RECLAMATÓRIA TRABALHISTA 

A partir de 1º de maio de 2026, será considerado como marco temporal para aplicação das regras relacionadas aos recolhimentos de FGTS decorrentes de processos trabalhistas a ocorrência de qualquer uma das seguintes situações: o início da obrigatoriedade de cumprimento de decisão judicial líquida, ainda que não tenha ocorrido o trânsito em julgado; a homologação de acordo judicial; o trânsito em julgado da decisão que homologar os cálculos de liquidação da sentença, nos casos em que a condenação não for líquida; a celebração de acordo perante Comissão de Conciliação Prévia (CCP) ou Núcleo Intersindical de Conciliação Prévia (Ninter); ou, ainda, a determinação judicial de cumprimento antecipado da decisão, mesmo que parcial.

Nesses casos, os recolhimentos de FGTS decorrentes de decisões judiciais e acordos trabalhistas deverão ser realizados exclusivamente por meio do FGTS Digital, mediante envio prévio das informações no evento S-2500 do eSocial.

Com essa alteração, o empregador deve informar no evento S-2500 apenas as bases complementares relacionadas às verbas deferidas no processo trabalhista que ainda não tenham sido declaradas no eSocial, evitando, assim, a duplicidade nas bases de cálculo.

O campo {indReperc} tem a finalidade de indicar se a decisão do processo gera repercussão em recolhimentos previdenciários, de FGTS, de imposto de renda ou se produz efeitos somente para fins de declaração de rendimentos.
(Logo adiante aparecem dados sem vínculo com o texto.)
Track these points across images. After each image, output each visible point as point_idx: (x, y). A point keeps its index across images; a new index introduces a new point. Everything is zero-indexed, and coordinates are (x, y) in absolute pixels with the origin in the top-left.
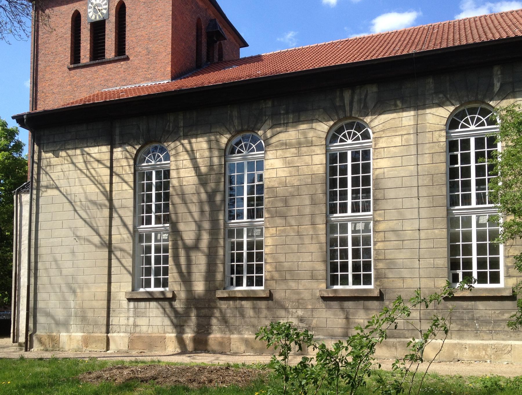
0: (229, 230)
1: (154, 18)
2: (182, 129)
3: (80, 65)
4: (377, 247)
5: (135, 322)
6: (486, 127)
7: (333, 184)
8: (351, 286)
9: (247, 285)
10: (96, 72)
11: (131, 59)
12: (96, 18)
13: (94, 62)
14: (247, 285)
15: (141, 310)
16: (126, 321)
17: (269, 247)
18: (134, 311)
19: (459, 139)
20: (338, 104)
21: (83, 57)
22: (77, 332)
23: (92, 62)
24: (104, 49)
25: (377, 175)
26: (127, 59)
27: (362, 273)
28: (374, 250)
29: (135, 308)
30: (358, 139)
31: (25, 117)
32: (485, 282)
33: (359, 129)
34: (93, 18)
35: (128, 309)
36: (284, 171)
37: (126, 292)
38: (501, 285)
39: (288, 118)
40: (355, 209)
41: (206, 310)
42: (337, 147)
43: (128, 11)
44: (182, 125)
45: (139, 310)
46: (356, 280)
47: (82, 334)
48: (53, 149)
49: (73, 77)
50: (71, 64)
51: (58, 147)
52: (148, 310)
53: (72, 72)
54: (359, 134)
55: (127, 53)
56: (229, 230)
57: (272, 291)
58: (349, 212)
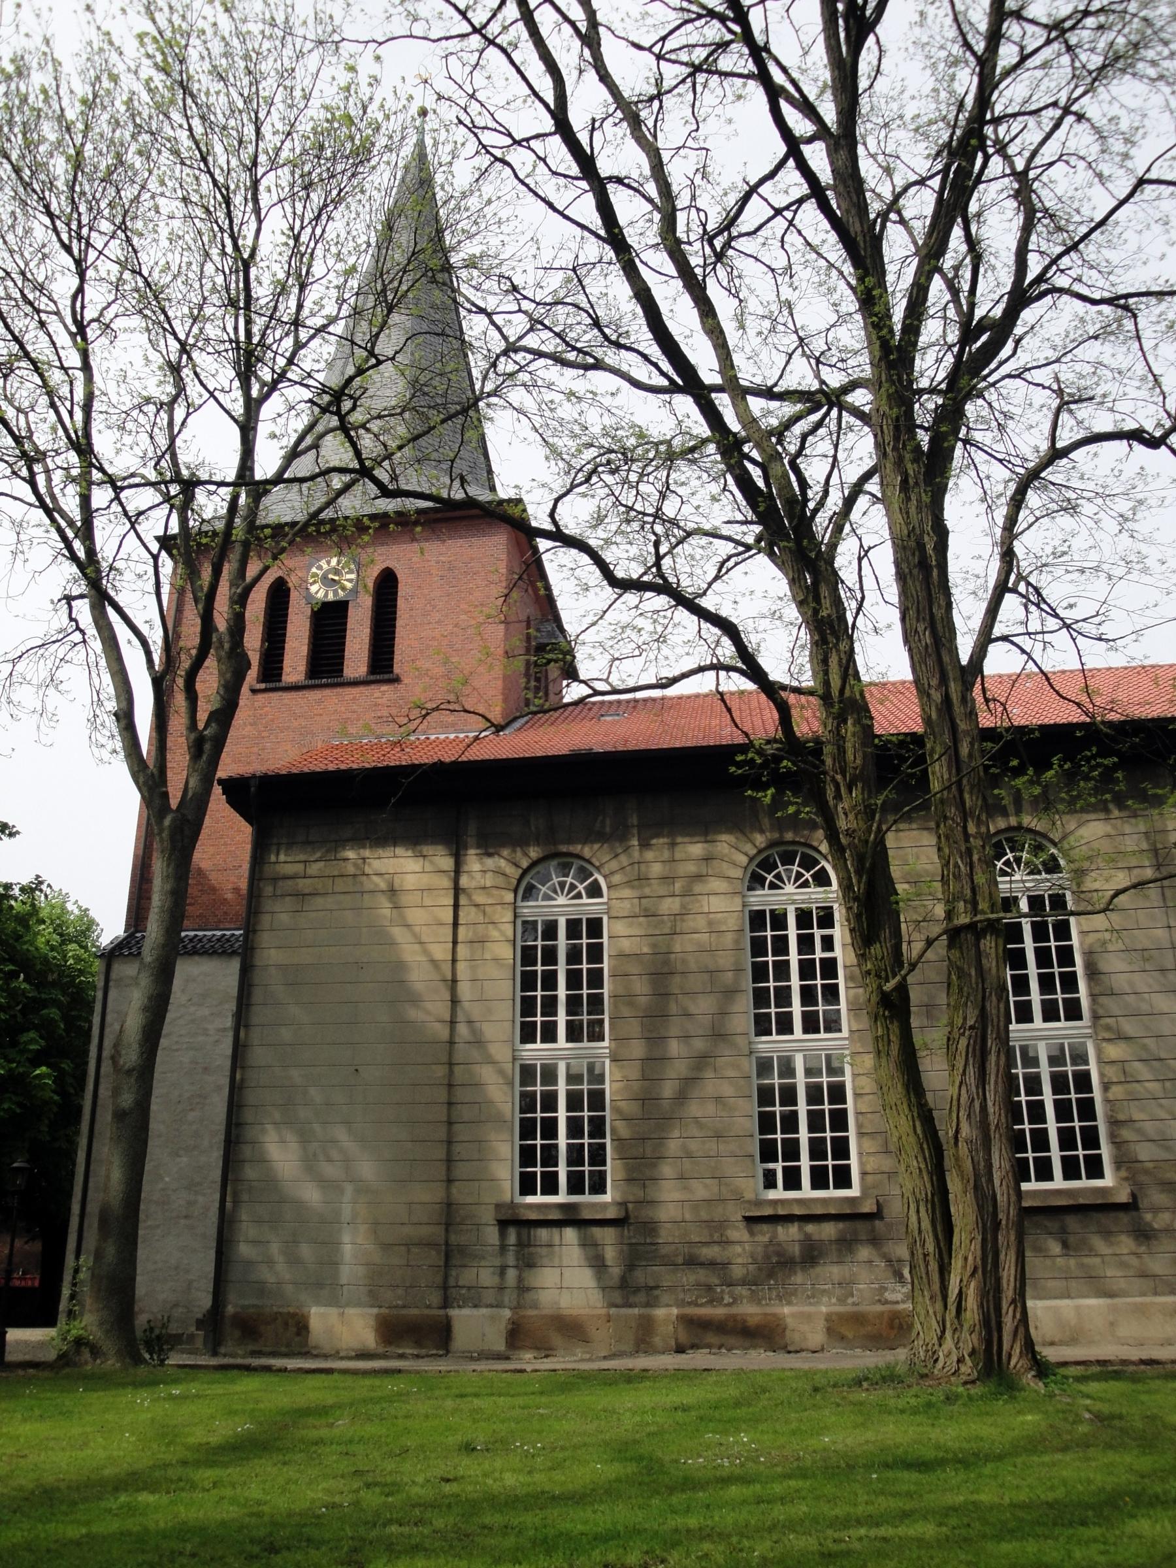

No campo “Repercussão do Processo Trabalhista”, deverá ser selecionada uma das opções abaixo, conforme a situação do processo:

1 – decisão com repercussão tributária e/ou de FGTS;
2 – decisão sem repercussão tributária ou de FGTS;
3 – decisão com repercussão exclusiva para declaração de rendimentos para fins de Imposto de Renda;
4 – decisão com repercussão exclusiva para declaração de rendimentos para fins de Imposto de Renda, com pagamento realizado por depósito judicial;
5 – decisão com repercussão tributária e/ou de FGTS, com pagamento realizado por depósito judicial.

Nos casos em que o processo se enquadrar em mais de uma das hipóteses acima — como nos códigos 1 e 5, ou 3 e 4 — e houver obrigação de pagamento e/ou recolhimento diretamente pelo empregador, deverá ser utilizado o código [1] ou [3], conforme aplicável.

A Nota Orientativa FGTS Digital nº 08/2025 e o Edital nº 01/2026 reforçam, ainda, que os valores de FGTS reconhecidos em reclamatória trabalhista devem ser obrigatoriamente recolhidos na conta vinculada do trabalhador, via FGTS Digital, sendo vedado o pagamento direto ao empregado, ainda que exista previsão em acordo judicial.

Para evitar autuações do MTE, as empresas devem conferir corretamente as bases de FGTS declaradas, utilizar a modalidade adequada de recolhimento e revisar os cálculos antes da emissão das guias.